Yes, there could be multiple starts or ends for a delivery but need to consider only the first start and last end matching Delivery_Item and Delivery_Code.
If there is any intermediary plant, need to be ignored.

nirgrahamuk · May 5, 2022, 10:36am

A hint for determining what info to pick from which records is to interpret the interim for terminal nodes by what seems to me the logic of if it sends and receives then its in the middle / interim.

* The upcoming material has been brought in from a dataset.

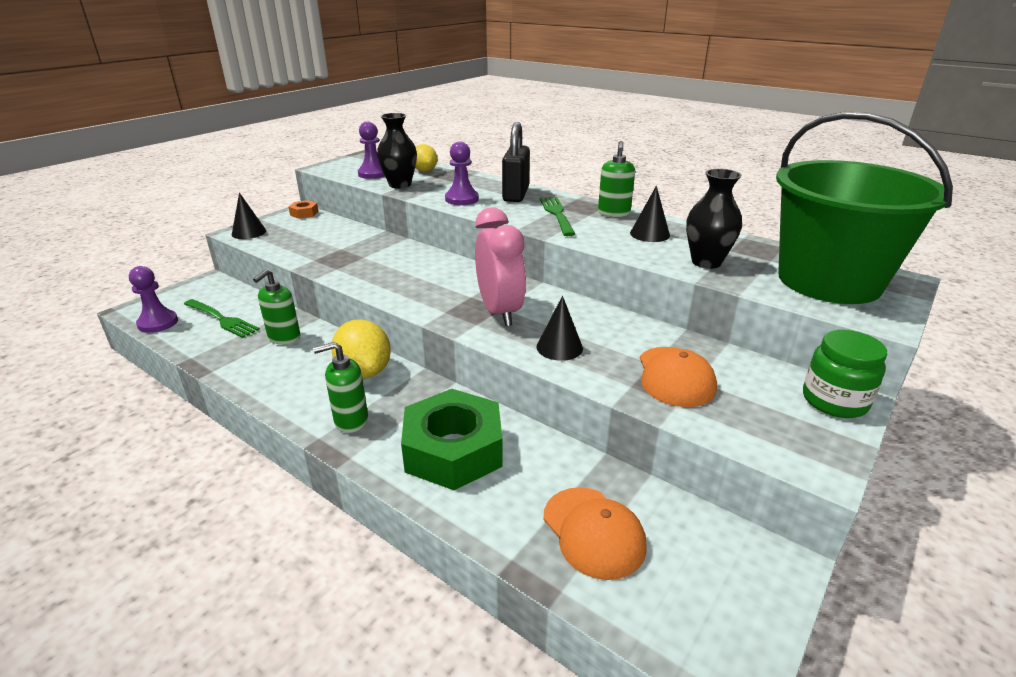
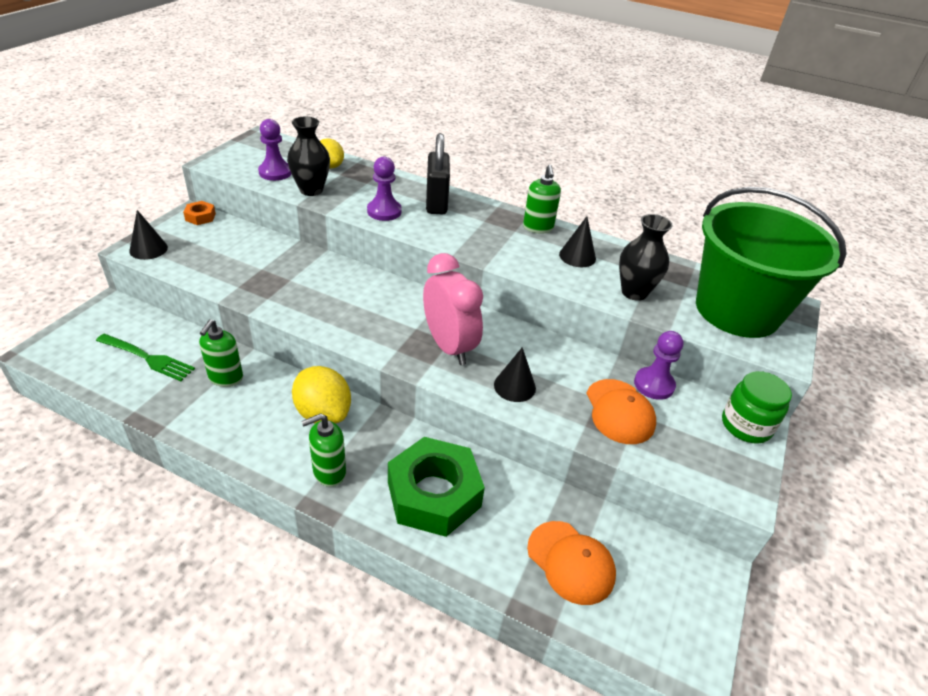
camera: 15 degrees left, 10 degrees up
purple pawn [129,266,178,333] -> purple pawn moved to [634,331,683,400]
green fork [540,197,575,236] -> none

df2 %>% arrange(Delivery_Item,
                     Delivery_Code) %>% rowwise() %>% 
  mutate(interim_or_term = 
           case_when(any(is.na(c(Date_Outbound,Date_Inbound))) ~ 'term',
                     TRUE ~ 'interim')) %>% relocate(interim_or_term)

system · May 26, 2022, 10:37am

This topic was automatically closed 21 days after the last reply. New replies are no longer allowed.

If you have a query related to it or one of the replies, start a new topic and refer back with a link.